Now..an old pre-H/T 2.4 with 512 megs will not run most of todays popular games....since I think we can be fairly realistic and assume that we're talking about "current" popular games with todays harder core gamer. Just in case you thought you'd be sharp and throw in "Well lots of people play Solitaire or Minefield..that's a popular game!"

Law of diminishing returns....
Spend another 100 bucks...get a 25% increase in performance..perhaps worth it.
Spend yet another 100 bucks...get a 20% increase in performance...perhaps worth it.
Spend another 300 bucks...get a 10% increase in performance...may or may not be worth it...hard to say.
Spend another 700 bucks...get a 3% increase in performance...99% of people will probably determine it's not worth it.

Can you find where the law of diminishing returns comes into play here? There can be more than 1 answer...depending on the person....their lifestyle, their budget, their priorities.

I mean, the case is a little over the top price wise, throw in a 100 dollar case and his build comes closer to 1800.. I highly doubt a computer for 1100 dollars will only be 3% slower/less fps/lower resolution playing games.

4-5 years from now, when games properly deal with 4 cores with HT, I highly doubt a $800 computer will be even 50% as good.

Don't get me wrong, my gaming rig cost me under 300 out of pocket, core2quad, 8gb ram, 6770 video card, used case a customer left here.. Its good for my needs, but I definitely wouldn't mind upgrading to something like the OP has mentioned, and have plans to in the near future.

And I'm really not blowing anything out of proportion.. Get a 30" IPS monitor, turn a new game up to full settings, and the difference between the OP's computer and a "budget gaming rig" will be about the same as a "budget gaming rig" and a p4 POS. hint: both the p4 and the budget rig will both be unplayable.
 
Without going to extremes which are blown out of proportion...what we're talking about here is something I call the "law of diminishing returns".

Now..an old pre-H/T 2.4 with 512 megs will not run most of todays popular games....since I think we can be fairly realistic and assume that we're talking about "current" popular games with todays harder core gamer. Just in case you thought you'd be sharp and throw in "Well lots of people play Solitaire or Minefield..that's a popular game!"

Law of diminishing returns....
Spend another 100 bucks...get a 25% increase in performance..perhaps worth it.
Spend yet another 100 bucks...get a 20% increase in performance...perhaps worth it.
Spend another 300 bucks...get a 10% increase in performance...may or may not be worth it...hard to say.
Spend another 700 bucks...get a 3% increase in performance...99% of people will probably determine it's not worth it.
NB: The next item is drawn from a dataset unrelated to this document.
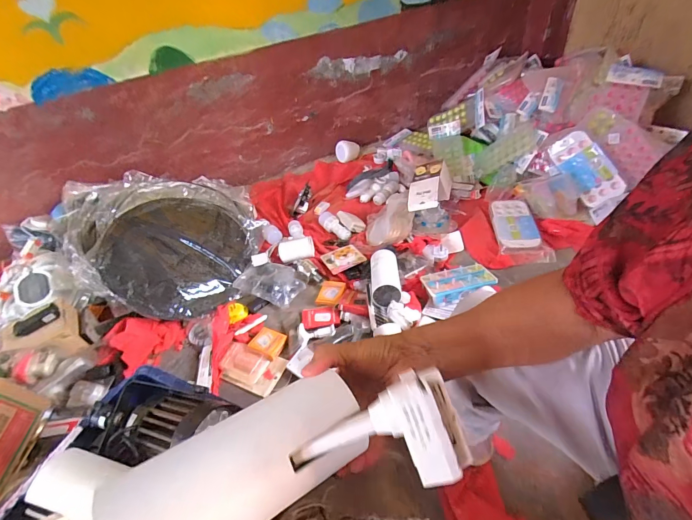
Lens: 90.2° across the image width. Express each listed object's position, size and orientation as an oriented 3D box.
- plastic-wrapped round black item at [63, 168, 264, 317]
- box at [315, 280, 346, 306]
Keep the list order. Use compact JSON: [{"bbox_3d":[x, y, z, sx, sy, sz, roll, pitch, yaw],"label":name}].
[{"bbox_3d":[-0.573,-0.062,1.101,0.574,0.130,0.574,12,51,-16],"label":"plastic-wrapped round black item"},{"bbox_3d":[-0.045,0.095,1.011,0.070,0.009,0.086,9,46,17],"label":"box"}]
Can you find where the law of diminishing returns comes into play here? There can be more than 1 answer...depending on the person....their lifestyle, their budget, their priorities.
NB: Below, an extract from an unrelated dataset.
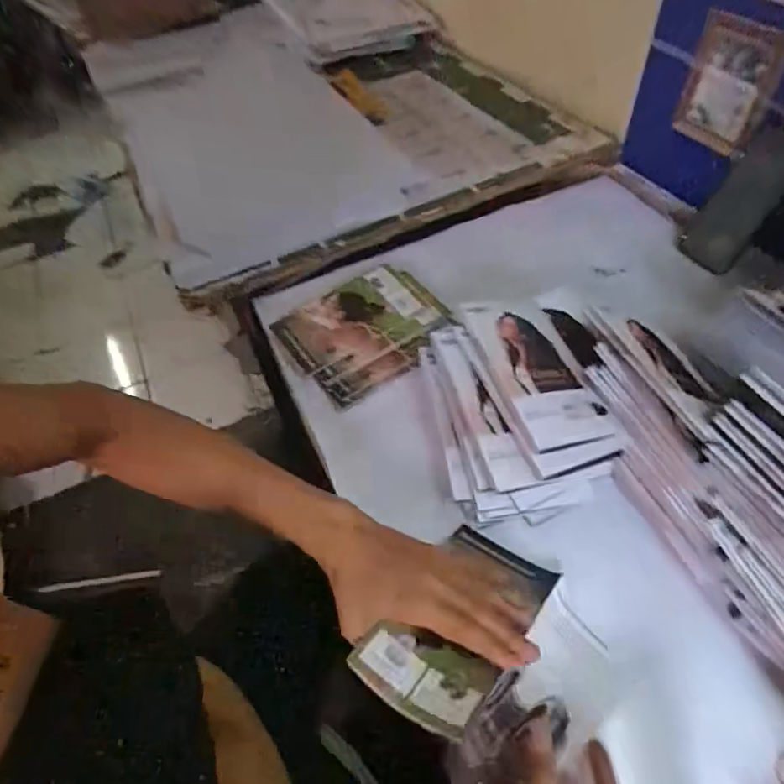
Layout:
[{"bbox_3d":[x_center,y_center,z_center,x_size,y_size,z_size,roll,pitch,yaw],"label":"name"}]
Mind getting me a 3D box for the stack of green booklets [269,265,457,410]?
[{"bbox_3d":[-0.028,-0.075,0.658,0.182,0.021,0.155,-32,55,-19],"label":"stack of green booklets"}]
After building several $10,000+ gaming rigs for people, I can easily say the law of diminishing returns is somewhere between $2,000-$3,000. Anything past that and it is purely for show and tell.
 
I would suggest likely lower even.

My system

AMD fx8120 8 core
8gb gskill ddr3 1600
Ultra LSP 650 watt power supply(carried from previous system until I can upgrade).
AMD Radeon 7850 2 gb
250gb standard sata drive for boot(my ssd died within a few months)
1tb drive for storage(mostly steam games lol.)
CM Storm Scout case(the original one not the newer ones.)
Cooler Master v6 gt for cooling. Think of the hyper 212 with 2 120 mm fans for push/ pull. Does nicely.

I'm not setting speed records but CPU is clocked at 4ghz, it runs pretty well. Does what I want.